# Layout design and Table top



## flyerrich (Feb 17, 2014)

Question #1 Would you recommend 1/2 ply and 1" or 2" foam glued to it. I was thinking of using cork roadbed on top of the foam as I like the look of the raised track on it.
Question #2 Is their a source available I can use to help design a track layout that would call out what track lengths I would need etc.. Thanks for all the help you guys have given me already. I am almost ready to go get some wood and stop waffleing.


----------



## DonR (Oct 18, 2012)

Half inch plywood, or even 1/4 inch is suitable for most
layout tables that are properly supported and braced.

The 1 or 2" foam overlay, in addtion to it's sound deadening
qualities, offers you the ability to dig into
it to make lakes, streams, ditches and the like. There is
one consideration regarding 2" foam. If you use most under
table turnout motors you'll need an extended throw on it.
However, if you use the Peco PL-10 motor attached to a Peco
turnout you can simply dig a 1 inch square hole in the foam,
a lot easier than cutting such in plywood.

The cork (or foam) roadbed does give your main lines
a raised more real look. Yards and spurs usually would go right onto
the 1 or 2 inch foam since they rarely have the expensive
ballast work of the mains. You have to accomadate the
difference in rail head height.

Look in the two Forums on here that deal with layout design. You'll see
many ideas our members have used, as well as links to various
layouts designed by 'professionals'.

Don


----------



## flyerrich (Feb 17, 2014)

Thanks Don. Any help I can get is greatly appreciated. Should I glue the foam to the ply and also the cork to the foam and push nails through the rails, will it hold ok in your opinion? Thanks


----------



## DonR (Oct 18, 2012)

Yes, glue both, but, go easy on the glue. It's not going anywhere. Just a dab here or
there. Then, if you decide to change your layout, a large flat blade will loosen 
the glue and you can reuse the materials.

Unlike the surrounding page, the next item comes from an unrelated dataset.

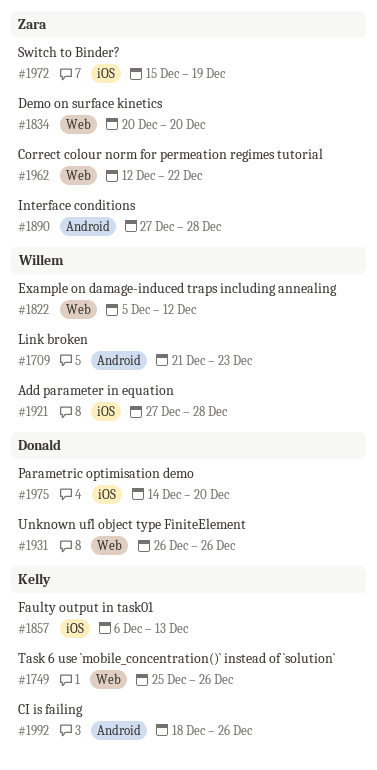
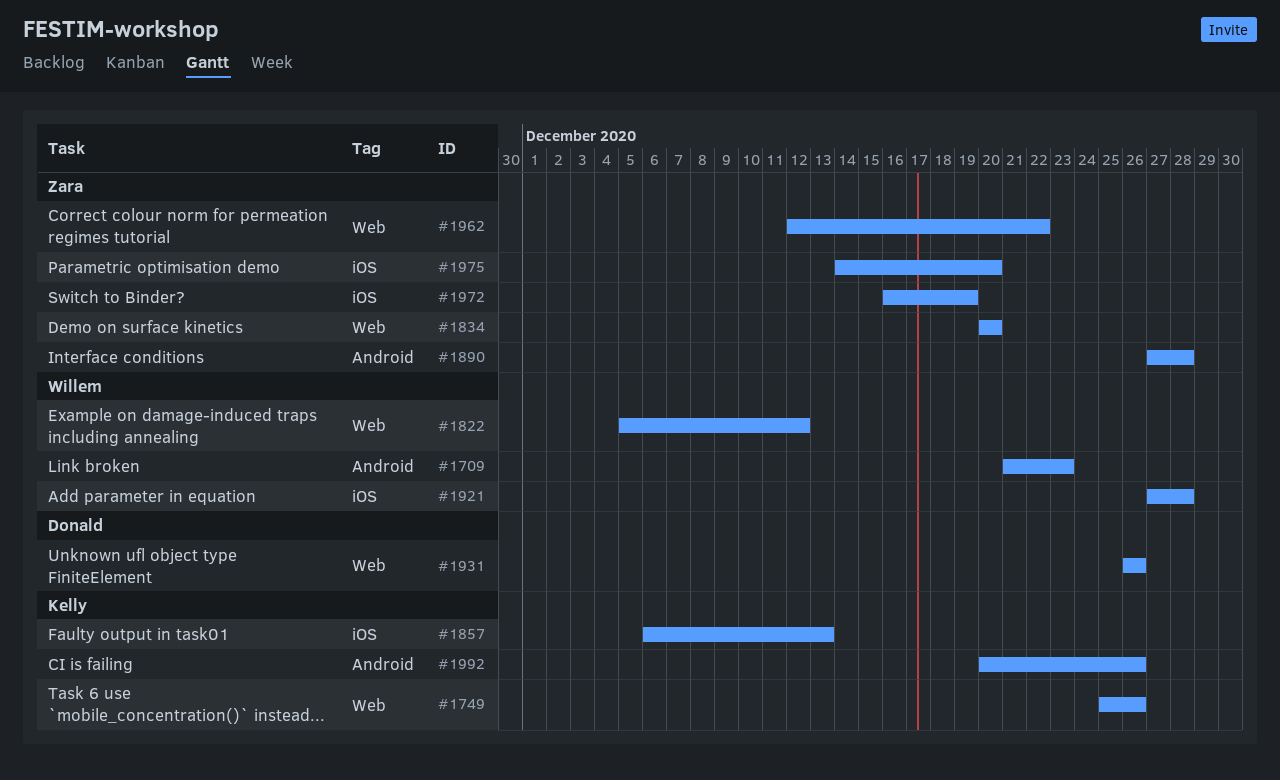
#1972, start: Dec 15 -> Dec 16
#1975, owner: Donald -> Zara
#1992, start: Dec 18 -> Dec 20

Push in nails work best on homasote. Again, just a few dabs of glue under
the ties, then temporarily pin your track in place until the glue sets. That will help you
avoid kinks. If you later ballast the ballast glue will also hold the track.

Don


----------



## flyerrich (Feb 17, 2014)

thanks Don much appreciated


----------



## txdyna65 (Aug 17, 2012)

There is a free layout design program called Scarm provided by a member here, just do a search for it and give it a try. I used that and a program called RR-Track but its not free, also alot of people like Anyrail software. I believe its free for so many pieces of track then you have to pay to use more.


----------